■ The task ■
Extract each line of the data that contains the string "прилог", reproducing the line in full.
--- Input records Enclosed Below ---
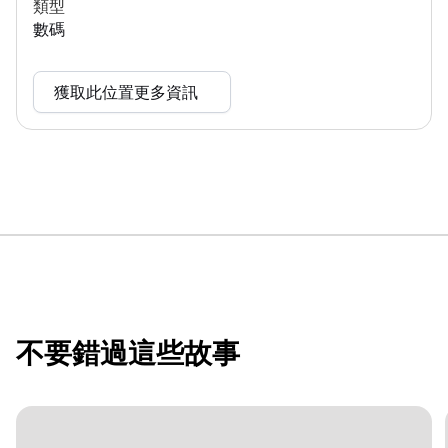
類型
數碼
獲取此位置更多資訊
不要錯過這些故事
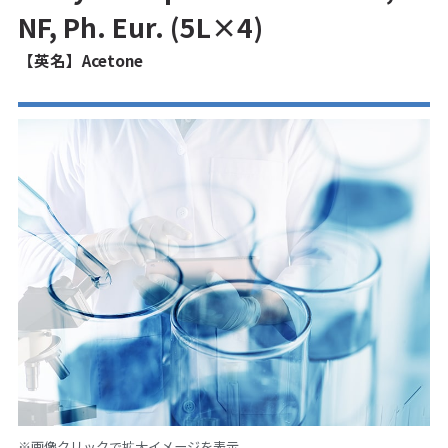
NF, Ph. Eur. (5L×4)
【英名】Acetone
※画像クリックで拡大イメージを表示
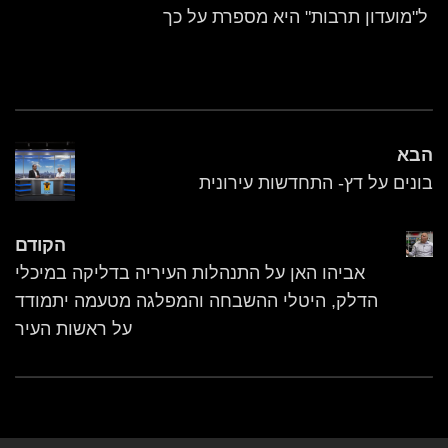
ל"מועדון תרבות" היא מספרת על כך
הבא
בונים על דץ- התחדשות עירונית
הקודם
אביהו האן על התנהלות העיריה בדליקה במיכלי
הדלק, היטלי ההשבחה והמפלגה מטעמה יתמודד
על ראשות העיר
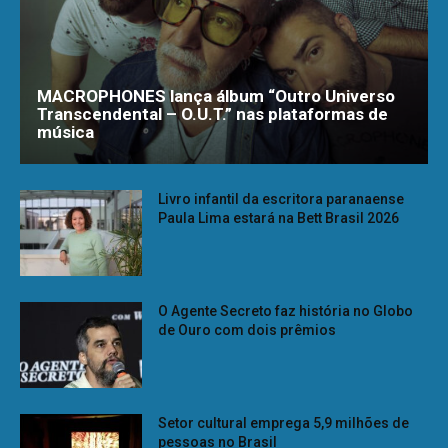
MACROPHONES lança álbum “Outro Universo
Transcendental – O.U.T.” nas plataformas de
música
Livro infantil da escritora paranaense
Paula Lima estará na Bett Brasil 2026
O Agente Secreto faz história no Globo
de Ouro com dois prêmios
Setor cultural emprega 5,9 milhões de
pessoas no Brasil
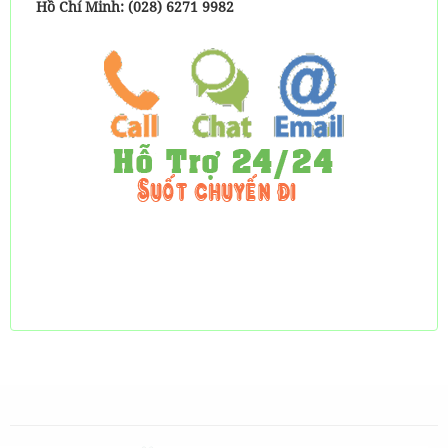
Hồ Chí Minh: (028) 6271 9982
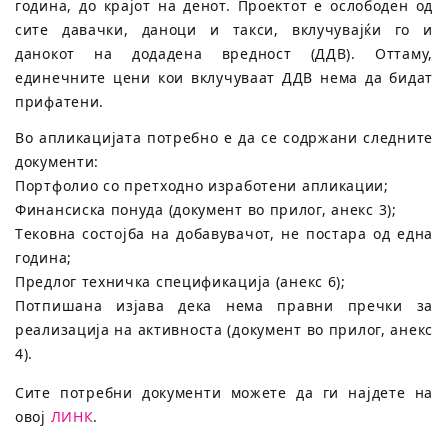
година, до крајот на денот. Проектoт е ослободен од
сите давачки, даноци и такси, вклучувајќи го и
данокот на додадена вредност (ДДВ). Оттаму,
единечните цени кои вклучуваат ДДВ нема да бидат
прифатени.
Во апликацијата потребно е да се содржани следните
документи:
Портфолио со претходно изработени апликации;
Финансиска понуда (документ во прилог, анекс 3);
Tековна состојба на добавувачот, не постара од една
годинa;
Предлог техничка спецификација (анекс 6);
Потпишана изјава дека нема правни пречки за
реализација на активноста (документ во прилог, анекс
4).
Сите потребни документи можете да ги најдете на
овој
ЛИНК
.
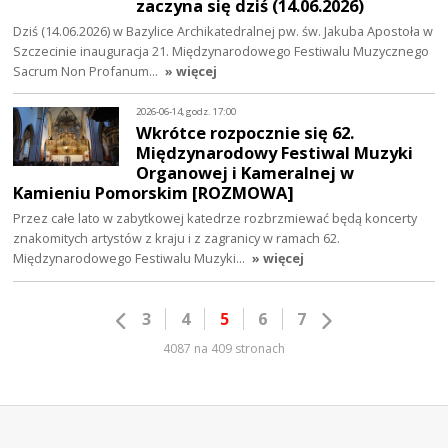
zaczyna się dziś (14.06.2026)
Dziś (14.06.2026) w Bazylice Archikatedralnej pw. św. Jakuba Apostoła w
Szczecinie inauguracja 21. Międzynarodowego Festiwalu Muzycznego
Sacrum Non Profanum…
» więcej
2026-06-14, godz. 17:00
Wkrótce rozpocznie się 62.
Międzynarodowy Festiwal Muzyki
Organowej i Kameralnej w
Kamieniu Pomorskim [ROZMOWA]
Przez całe lato w zabytkowej katedrze rozbrzmiewać będą koncerty
znakomitych artystów z kraju i z zagranicy w ramach 62.
Międzynarodowego Festiwalu Muzyki…
» więcej
3
4
5
6
7
4087 na 409 stronach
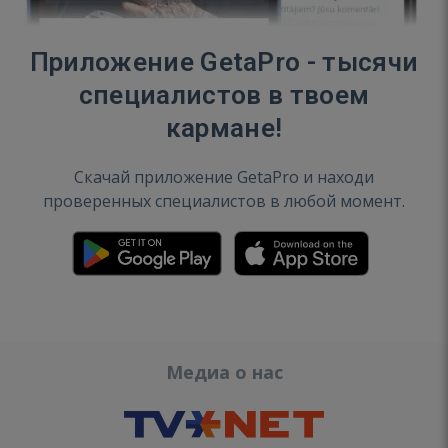
Приложение GetaPro - тысячи
специалистов в твоем
кармане!
Скачай приложение GetaPro и находи
проверенных специалистов в любой момент.
Медиа о нас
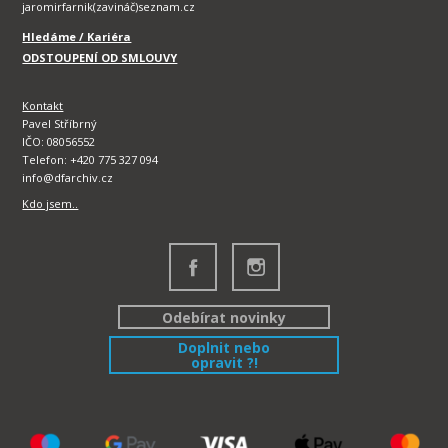
jaromirfarnik(zavináč)seznam.cz
Hledáme / Kariéra
ODSTOUPENÍ OD SMLOUVY
Kontakt
Pavel Stříbrný
IČO: 08056552
Telefon: +420 775 327 094
info@dfarchiv.cz
Kdo jsem..
Odebírat novinky
Doplnit nebo
opravit ?!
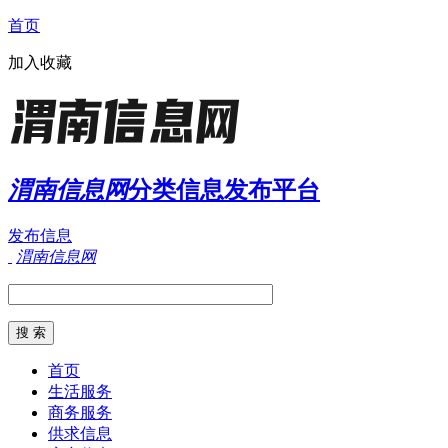
首页
加入收藏
渭南信息网
分类信息发布平台
发布信息
渭南信息网
首页
生活服务
商务服务
供求信息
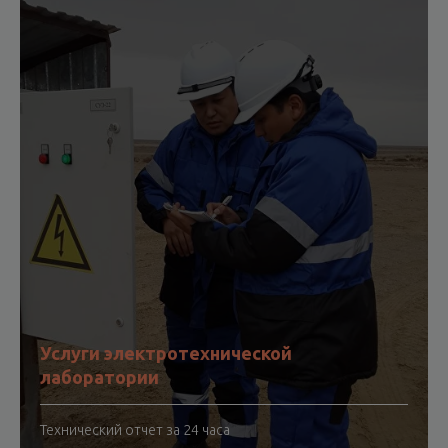
Услуги электротехнической
лаборатории
Технический отчет за 24 часа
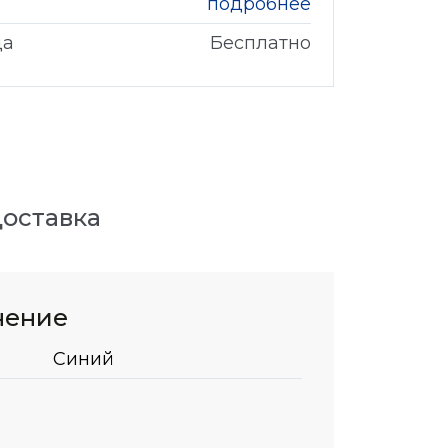
подробнее
да
Бесплатно
оставка
нение
Синий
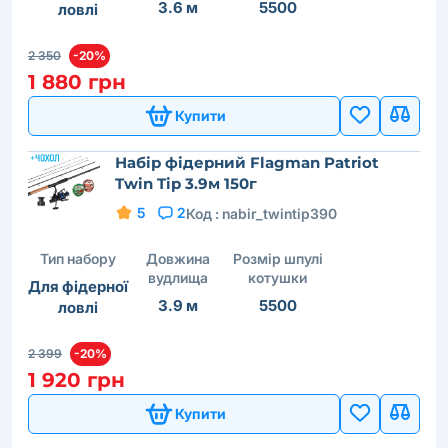
3.6 м
5500
ловлі
2 350
-20%
1 880 грн
Купити
Набір фідерний Flagman Patriot
Twin Tip 3.9м 150г
5
2
Код :
nabir_twintip390
Тип набору
Довжина
Розмір шпулі
вудлища
котушки
Для фідерної
3.9 м
5500
ловлі
2 399
-20%
1 920 грн
Купити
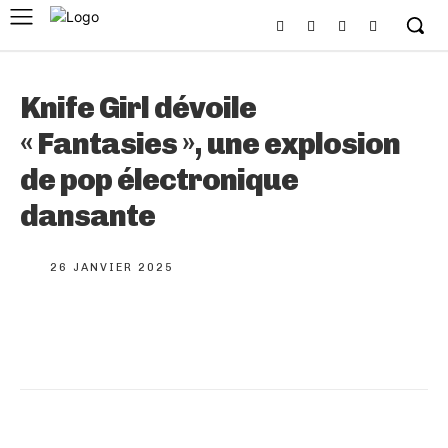
Knife Girl dévoile
« Fantasies », une explosion
de pop électronique
dansante
26 JANVIER 2025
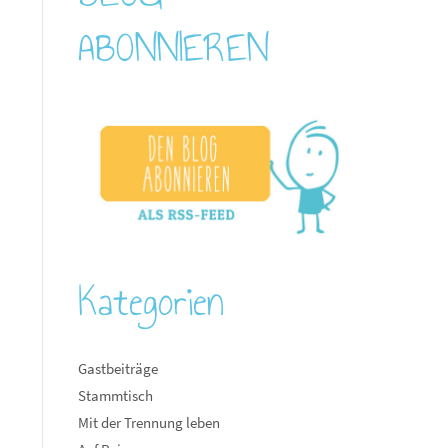
ABONNIEREN
Kategorien
Gastbeiträge
Stammtisch
Mit der Trennung leben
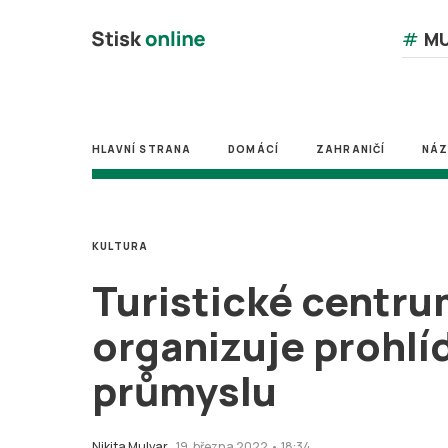
#
MU
HLAVNÍ STRANA
DOMÁCÍ
ZAHRANIČÍ
NÁ
KULTURA
Turistické centru
organizuje prohlí
průmyslu
Nikita Mulyar
19. března 2022 • 18:34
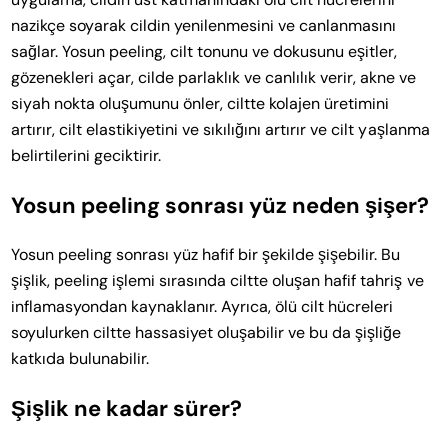
nazikçe soyarak cildin yenilenmesini ve canlanmasını
sağlar. Yosun peeling, cilt tonunu ve dokusunu eşitler,
gözenekleri açar, cilde parlaklık ve canlılık verir, akne ve
siyah nokta oluşumunu önler, ciltte kolajen üretimini
artırır, cilt elastikiyetini ve sıkılığını artırır ve cilt yaşlanma
belirtilerini geciktirir.
Yosun peeling sonrası yüz neden şişer?
Yosun peeling sonrası yüz hafif bir şekilde şişebilir. Bu
şişlik, peeling işlemi sırasında ciltte oluşan hafif tahriş ve
inflamasyondan kaynaklanır. Ayrıca, ölü cilt hücreleri
soyulurken ciltte hassasiyet oluşabilir ve bu da şişliğe
katkıda bulunabilir.
Şişlik ne kadar sürer?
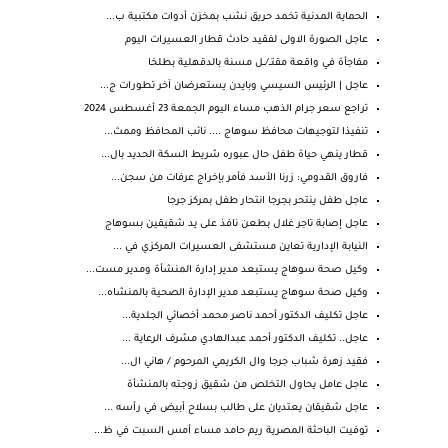
الحماية المدنية تخمد حريق نشب بمخزن أدوات مكتبية ب...
عاجل الصورة الاولى لفقيد حادث قطار العسيرات اليوم
مفاجأة في واقعة مقتــ/ــل مسنة بالدقهلية بطلخا
عاجل | الرئيس السيسي وبايدن يستعرضان آخر تطورات ج...
تراجع سعر جرام الذهب مساء اليوم الجمعة 23 أغسطس 2024
تنفيذا لتوجيهات محافظ سوهاج .... نائب المحافظ وممث...
قطار ينهي حياة طفل حال عبوره شريط السكة الحديد بال...
فاروق القدومي: زرنا الأسد فأمر بإخراج عرفات من سجن...
عاجل طفل ينتحر بجرجا انتحار طفل بمركز جرجا
عاجل إصابة تاجر غلال بطعن نافذ على يد شقيقين بسوهاج
النيابة الإدارية تعاين مستشفى العسيرات المركزي في ...
وكيل صحة سوهاج يستبعد مدير إدارة المنشأة ومدير مست...
وكيل صحة سوهاج يستبعد مدير الإدارة الصحية بالمنشاه...
عاجل تكليف الدكتور أحمد ناصر محمد أخصائي الجلدية...
عاجل.. تكليف الدكتور أحمد عبدالهادي مشرف الرعاية ...
فقيد زهرة شباب جرجا وال الكريمي المرحوم / هاني ال...
عاجل عامل يحاول التخلص من شقيق زوجته بالمنشأة
عاجل شقيقان يعتديان على طالب بسلاح أبيض في رأسه ...
توفيت الباحثة المصرية ريم حامد مساء أمس السبت في ظ...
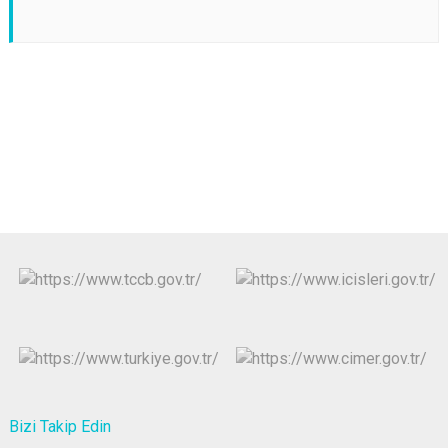
Bizi Takip Edin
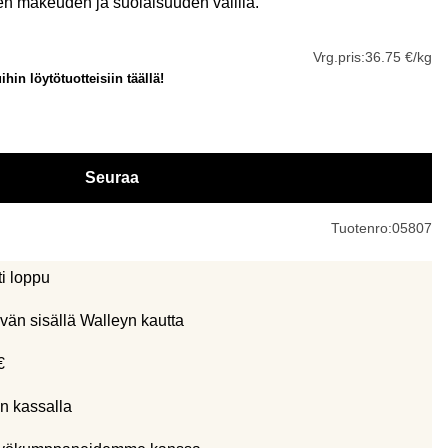
en makeuden ja suolaisuuden välillä.
Vrg.pris:
36.75 €/kg
hin löytötuotteisiin täällä!
Seuraa
Tuotenro:
05807
ti loppu
vän sisällä Walleyn kautta
€
n kassalla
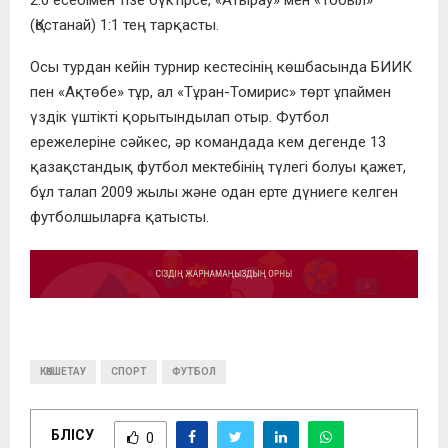
(Қостанай) 1:1 тең тарқасты.
Осы турдан кейін турнир кестесінің көшбасында БИИК
пен «Ақтөбе» тұр, ал «Тұран-Томирис» төрт ұпаймен
үздік үштікті қорытындылап отыр. Футбол
ережелеріне сәйкес, әр командада кем дегенде 13
қазақстандық футбол мектебінің түлегі болуы қажет,
бұл талап 2009 жылы және одан ерте дүниеге келген
футболшыларға қатысты.
КӨКШЕТАУ
СПОРТ
ФУТБОЛ
БӨЛІСУ
0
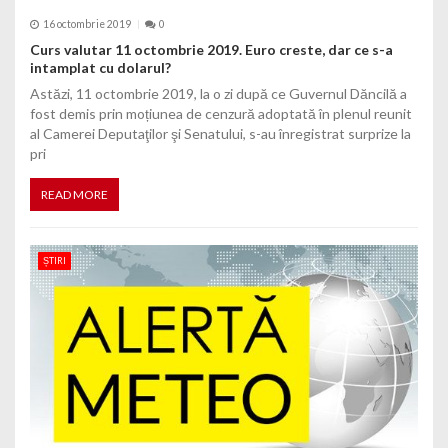
16 octombrie 2019
0
Curs valutar 11 octombrie 2019. Euro creste, dar ce s-a
intamplat cu dolarul?
Astăzi, 11 octombrie 2019, la o zi după ce Guvernul Dăncilă a
fost demis prin moțiunea de cenzură adoptată în plenul reunit
al Camerei Deputaţilor şi Senatului, s-au înregistrat surprize la
pri
READ MORE
ȘTIRI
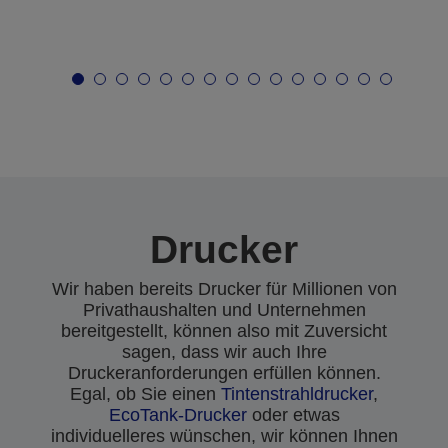
Drucker
Wir haben bereits Drucker für Millionen von
Privathaushalten und Unternehmen
bereitgestellt, können also mit Zuversicht
sagen, dass wir auch Ihre
Druckeranforderungen erfüllen können.
Egal, ob Sie einen
Tintenstrahldrucker
,
EcoTank-Drucker
oder etwas
individuelleres wünschen, wir können Ihnen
--- End of Enclosed Input records ---
■ Response ■
Финансиска понуда (документ во прилог, анекс 3);
реализација на активноста (документ во прилог, анекс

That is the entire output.